Synopses & Reviews
A debut novel of seduction and madness, hate and love, set in the world of Argentine academia and animated by the spirits of Wittgenstein, Rousseau, Nabokov and Bolaño
Rosa Ostreech, a pseudonym for the novel’s beautiful but self-conscious narrator, carries around a trilingual edition of Aristotle’s Metaphysics, struggles with her thesis on violence and culture, sleeps with a bourgeois former guerrilla, and pursues her elderly professor with a highly charged blend of eroticism and desperation. Elsewhere on campus, Pabst and Kamtchowsky tour the underground scene of Buenos Aires, dabbling in ketamine, group sex, video games, and hacking. And in Africa in 1917, a Dutch anthropologist named Johan van Vliet begins work on a theory that explains human consciousness and civilization by reference to our early primate ancestors—animals, who, in the process of becoming human, spent thousands of years as prey.

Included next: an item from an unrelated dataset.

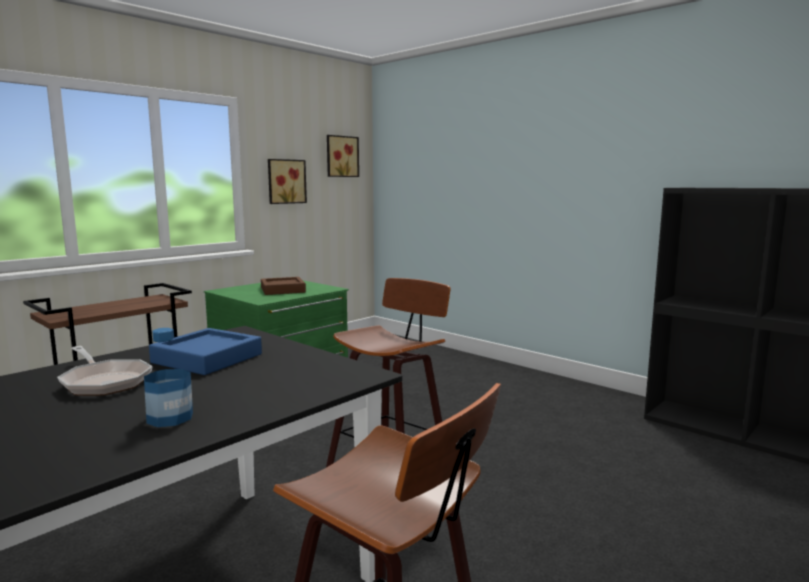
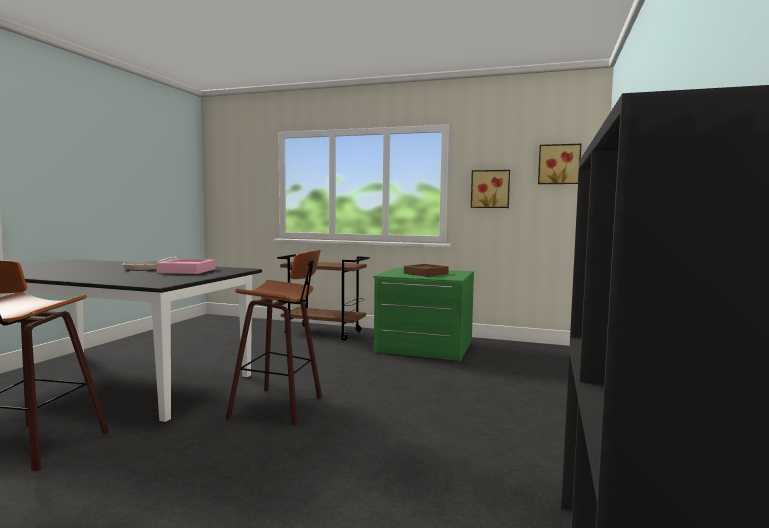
camera: 65 degrees right, 5 degrees down
bottle [144,328,193,427] -> none
blue tray [149,328,262,375] -> pink tray [156,259,215,274]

Savage Theories wryly explores fear and violence, war and sex, eroticism and philosophy. Its complex and flawed characters grapple with a mess of impossible, visionary theories, searching for their place in our fragmented digital world.
Review
“Pola Oloixarac’s prose is the great event of the new Argentinian narrative. Her novel is unforgettable, philosophical and very serene.” Ricardo Piglia, author of Target in the Night
Review
“[A] transgressive novel of revolution, desire, and academia…Savage Theories compels with its energetic characters, and the seamless blend of desire and theorizing is contagious on both fronts.”
Words Without Borders
Review
“Philosophy gets sexy in Pola Oloixarac’s Savage Theories.” Vanity Fair
Review
“[An] exuberant blend of political satire and sexual picaresque. This book rewards total immersion: Come for the inevitable Borges allusions, stay for the wild ride.” The New York Times Book Review
Review
“A radical, bitingly funny debut novel offers a veritable hurricane of ideas on topics from technology to anthropology and features parallel arcs, one involving a student obsessed with her professor and the other about a couple cruising the Buenos Aires underground.” O, The Oprah Magazine
Review
“A stunning vibrant maximalist whirlwind of a novel. Oloixarac’s wit and ambition are evident on every page. By comparison, most other contemporary fiction seems a little dull and simple-minded.” Hari Kunzru, author of Gods Without Men
Review
“While there are echoes of Borges and Bolaño here, the synthesis of ideas and the manic intelligence are wholly new. Brilliant, original, and very fun to read.” Kirkus Reviews, Starred Review
About the Author
Pola Oloixarac is a fiction writer and essayist. Her novels, Savage Theories and Dark Constellations, have been translated into seven languages. Her writing has appeared in n+1, The White Review, The New York Times, and Granta, which named her to its list of Best Young Spanish Novelists. She wrote the libretto for the opera Hercules in Mato Grosso, which debuted at Buenos Aires’s Teatro Colón and was staged at New York City’s Dixon Place. She lives in San Francisco, where she’s completing a PhD at Stanford University. Savage Theories is her first novel to appear in English.